Qu'y a-t-il de changé entre 1957 et 2011 Mauriac : « En l'honneur de qui et de quoi, tous ces bouchons qui sautent ? Il y a eu ce moment de l'Histoire, cette nuit entre les nuits, la naissance d’un enfant mâle entre des milliards d'autres. Ce qu'elle a signifié pour les générations qui nous ont précédés, combien sommes-nous encore, même parmi les chrétiens, à le savoir ? 

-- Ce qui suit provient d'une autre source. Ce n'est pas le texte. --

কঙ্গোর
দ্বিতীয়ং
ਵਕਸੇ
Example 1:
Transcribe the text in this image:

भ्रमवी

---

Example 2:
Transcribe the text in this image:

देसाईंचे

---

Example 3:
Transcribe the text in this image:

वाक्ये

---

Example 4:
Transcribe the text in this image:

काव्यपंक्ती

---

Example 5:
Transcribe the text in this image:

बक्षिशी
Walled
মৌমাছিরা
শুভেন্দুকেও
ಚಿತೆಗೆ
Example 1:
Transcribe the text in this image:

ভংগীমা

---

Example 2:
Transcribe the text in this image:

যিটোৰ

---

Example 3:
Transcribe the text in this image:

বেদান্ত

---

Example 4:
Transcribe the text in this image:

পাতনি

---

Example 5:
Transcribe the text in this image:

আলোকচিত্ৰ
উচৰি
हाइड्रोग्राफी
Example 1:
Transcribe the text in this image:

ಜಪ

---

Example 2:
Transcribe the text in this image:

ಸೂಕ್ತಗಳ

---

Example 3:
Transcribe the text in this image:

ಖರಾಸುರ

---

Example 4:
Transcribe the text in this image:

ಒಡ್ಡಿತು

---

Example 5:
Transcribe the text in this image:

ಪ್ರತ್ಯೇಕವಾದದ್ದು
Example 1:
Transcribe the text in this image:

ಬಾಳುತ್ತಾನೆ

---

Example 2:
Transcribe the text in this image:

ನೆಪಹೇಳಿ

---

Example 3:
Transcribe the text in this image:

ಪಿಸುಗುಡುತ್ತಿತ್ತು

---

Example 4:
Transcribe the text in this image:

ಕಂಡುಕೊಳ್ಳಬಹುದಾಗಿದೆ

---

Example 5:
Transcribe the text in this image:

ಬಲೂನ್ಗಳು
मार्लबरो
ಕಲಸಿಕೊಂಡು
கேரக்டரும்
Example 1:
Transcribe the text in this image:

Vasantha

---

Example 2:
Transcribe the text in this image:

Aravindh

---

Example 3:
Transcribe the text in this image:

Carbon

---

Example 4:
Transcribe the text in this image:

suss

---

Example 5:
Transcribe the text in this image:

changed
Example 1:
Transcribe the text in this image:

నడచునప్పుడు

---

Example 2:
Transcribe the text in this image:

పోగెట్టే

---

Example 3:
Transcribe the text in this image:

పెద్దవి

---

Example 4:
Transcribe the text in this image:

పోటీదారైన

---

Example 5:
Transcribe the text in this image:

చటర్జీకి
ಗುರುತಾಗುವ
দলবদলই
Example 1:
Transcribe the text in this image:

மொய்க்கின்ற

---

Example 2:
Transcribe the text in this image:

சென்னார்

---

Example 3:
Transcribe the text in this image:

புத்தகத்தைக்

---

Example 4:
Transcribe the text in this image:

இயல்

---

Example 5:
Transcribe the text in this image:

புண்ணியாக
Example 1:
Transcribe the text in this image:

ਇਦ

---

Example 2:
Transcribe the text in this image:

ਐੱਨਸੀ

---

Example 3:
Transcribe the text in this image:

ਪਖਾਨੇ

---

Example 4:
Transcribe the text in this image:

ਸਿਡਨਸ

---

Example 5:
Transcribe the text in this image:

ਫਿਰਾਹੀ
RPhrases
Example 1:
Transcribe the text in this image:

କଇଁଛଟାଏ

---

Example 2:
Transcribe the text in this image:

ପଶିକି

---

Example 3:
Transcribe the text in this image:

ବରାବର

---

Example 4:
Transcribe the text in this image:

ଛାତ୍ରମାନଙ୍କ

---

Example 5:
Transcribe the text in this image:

Peut-être n'est-il pas bon que je m'interroge ici à ce sujet. Des lecteurs s'irriteront, hausseront les épaules : « Parlez-nous donc de politique ! » Mais quoi, c'est la nuit de Noël. Croyez-vous que la politique des hommes n'a pas été concernée par cette nuit ? Si vous ne connaissez plus, vous qui vous réjouissez, la raison de votre joie, pourquoi ne vous la rappellerais-je pas, moi qui ne l'ai pas oubliée ?

Vous buvez et vous mangez autour de votre espérance morte - que vous croyez morte. Pourtant elle respire encore. S'il n'en demeurait rien, si peu que ce fût, Noël serait pour nous une nuit ordinaire. A vous aussi qui ne croyez plus, ou qui n'avez jamais cru, ce petit Enfant a été donné. Vous le portez maladroitement comme les hommes qui ne savent pas porter les enfants. Mais nous, les fidèles, nous qui le pressons contre notre poitrine, nous qui croyons à tout ce qui a été écrit touchant cette sainte nuit, comment le faire entendre à ceux du dehors ?

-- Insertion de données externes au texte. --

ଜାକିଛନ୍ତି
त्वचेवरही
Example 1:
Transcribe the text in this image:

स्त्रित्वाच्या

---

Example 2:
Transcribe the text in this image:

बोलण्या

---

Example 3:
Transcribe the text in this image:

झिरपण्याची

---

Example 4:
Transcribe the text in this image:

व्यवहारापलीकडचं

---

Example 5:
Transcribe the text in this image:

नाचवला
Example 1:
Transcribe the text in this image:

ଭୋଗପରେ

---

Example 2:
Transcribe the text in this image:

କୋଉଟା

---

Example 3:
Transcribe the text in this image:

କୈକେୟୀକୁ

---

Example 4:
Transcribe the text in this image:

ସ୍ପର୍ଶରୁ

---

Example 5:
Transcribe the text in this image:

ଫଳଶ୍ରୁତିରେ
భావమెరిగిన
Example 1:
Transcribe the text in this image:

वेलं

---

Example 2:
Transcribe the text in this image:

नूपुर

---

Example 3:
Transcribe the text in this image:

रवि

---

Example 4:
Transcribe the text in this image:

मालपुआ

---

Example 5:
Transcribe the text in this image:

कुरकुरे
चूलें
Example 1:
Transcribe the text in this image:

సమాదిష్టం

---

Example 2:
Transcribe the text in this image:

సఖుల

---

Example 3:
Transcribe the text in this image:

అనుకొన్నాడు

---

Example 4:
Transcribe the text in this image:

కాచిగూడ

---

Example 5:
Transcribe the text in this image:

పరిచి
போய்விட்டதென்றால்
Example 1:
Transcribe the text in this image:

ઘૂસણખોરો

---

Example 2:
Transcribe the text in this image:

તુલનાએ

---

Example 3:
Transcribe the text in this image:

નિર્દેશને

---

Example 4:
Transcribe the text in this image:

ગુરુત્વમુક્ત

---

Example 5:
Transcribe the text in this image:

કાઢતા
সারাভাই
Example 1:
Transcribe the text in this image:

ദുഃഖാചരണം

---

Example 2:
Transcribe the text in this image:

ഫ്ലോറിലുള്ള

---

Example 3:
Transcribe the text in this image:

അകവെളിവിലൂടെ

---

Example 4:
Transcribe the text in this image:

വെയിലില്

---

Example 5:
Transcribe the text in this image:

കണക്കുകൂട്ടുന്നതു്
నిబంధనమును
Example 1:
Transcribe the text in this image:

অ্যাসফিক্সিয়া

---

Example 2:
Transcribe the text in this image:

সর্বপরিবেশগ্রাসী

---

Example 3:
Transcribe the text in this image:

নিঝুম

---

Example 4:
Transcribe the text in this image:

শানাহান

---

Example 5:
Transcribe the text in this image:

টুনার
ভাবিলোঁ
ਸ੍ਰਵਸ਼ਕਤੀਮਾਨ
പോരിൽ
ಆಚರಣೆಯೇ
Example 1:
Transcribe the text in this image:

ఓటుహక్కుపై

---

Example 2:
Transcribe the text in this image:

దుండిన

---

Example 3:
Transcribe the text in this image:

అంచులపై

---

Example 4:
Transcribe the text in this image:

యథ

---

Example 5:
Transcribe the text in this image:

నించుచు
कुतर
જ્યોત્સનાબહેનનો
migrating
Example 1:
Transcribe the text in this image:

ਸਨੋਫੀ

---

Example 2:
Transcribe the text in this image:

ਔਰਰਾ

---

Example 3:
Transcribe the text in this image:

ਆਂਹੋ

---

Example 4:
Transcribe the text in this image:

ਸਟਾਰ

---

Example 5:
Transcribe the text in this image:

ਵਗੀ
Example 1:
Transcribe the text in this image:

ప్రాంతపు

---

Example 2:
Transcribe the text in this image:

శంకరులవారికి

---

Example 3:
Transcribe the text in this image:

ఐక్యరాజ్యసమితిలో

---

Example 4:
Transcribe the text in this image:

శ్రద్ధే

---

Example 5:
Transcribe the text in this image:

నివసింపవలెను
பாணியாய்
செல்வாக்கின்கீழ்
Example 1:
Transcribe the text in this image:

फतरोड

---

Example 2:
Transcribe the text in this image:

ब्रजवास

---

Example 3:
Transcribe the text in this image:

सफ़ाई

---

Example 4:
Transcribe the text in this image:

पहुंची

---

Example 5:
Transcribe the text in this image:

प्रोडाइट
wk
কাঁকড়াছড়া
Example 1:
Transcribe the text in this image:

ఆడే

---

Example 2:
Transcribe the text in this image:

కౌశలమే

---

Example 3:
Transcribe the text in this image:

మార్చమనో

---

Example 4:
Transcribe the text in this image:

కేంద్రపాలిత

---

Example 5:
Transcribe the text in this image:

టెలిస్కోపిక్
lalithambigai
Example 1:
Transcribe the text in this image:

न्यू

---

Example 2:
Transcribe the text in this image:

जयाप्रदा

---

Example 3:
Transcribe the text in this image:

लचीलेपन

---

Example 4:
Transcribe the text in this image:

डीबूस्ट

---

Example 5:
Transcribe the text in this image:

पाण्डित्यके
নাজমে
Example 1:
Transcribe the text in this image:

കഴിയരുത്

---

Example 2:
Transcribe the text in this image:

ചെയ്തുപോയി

Ce Dieu-Enfant, il va croître rapidement au dedans de nous. La liturgie concentre, en quelques mois une histoire de trente années. Du petit être vagissant de cette nuit, il ne restera, au soir du Vendredi Saint, qu'un cadavre adulte, un cadavre torturé pareil à tous les cadavres torturés avant lui et après lui, dans tous les corps de garde et par toutes les polices, avec la permission de tous les Pilates, au milieu du silence approbateur des scribes. Encore un jour et une nuit, et puis cet homme sera de nouveau vivant. Il marchera sur une route auprès de nous à l'heure où les ombres s'allongent, car c'est le soir, et la vie est finie. Mais les plaies, même alors, ne seront pas refermées. Thomas et nous-mêmes y pourrons mettre les doigts : ces plaies indéfiniment renouvelées partout dans le monde et jusqu'à maintenant : à portée de nos mains, malgré les commissions de sauvegarde. Car ce sont bien les mêmes plaies: « En vérité, je vous le dis, c'est à moi-même que vous l'avez fait… »

C'est la famille qu'on fête aujourd'hui, presque partout. Pas la crèche de Jésus, mais le foyer familial. Les bouchons de chanpagne, eux, ils sauteront plutôt dans huit jours. Restent les anges dans nos campagnes, l'hymne des cieux, la nouvelle liturgie qui exalte qui s'en approche.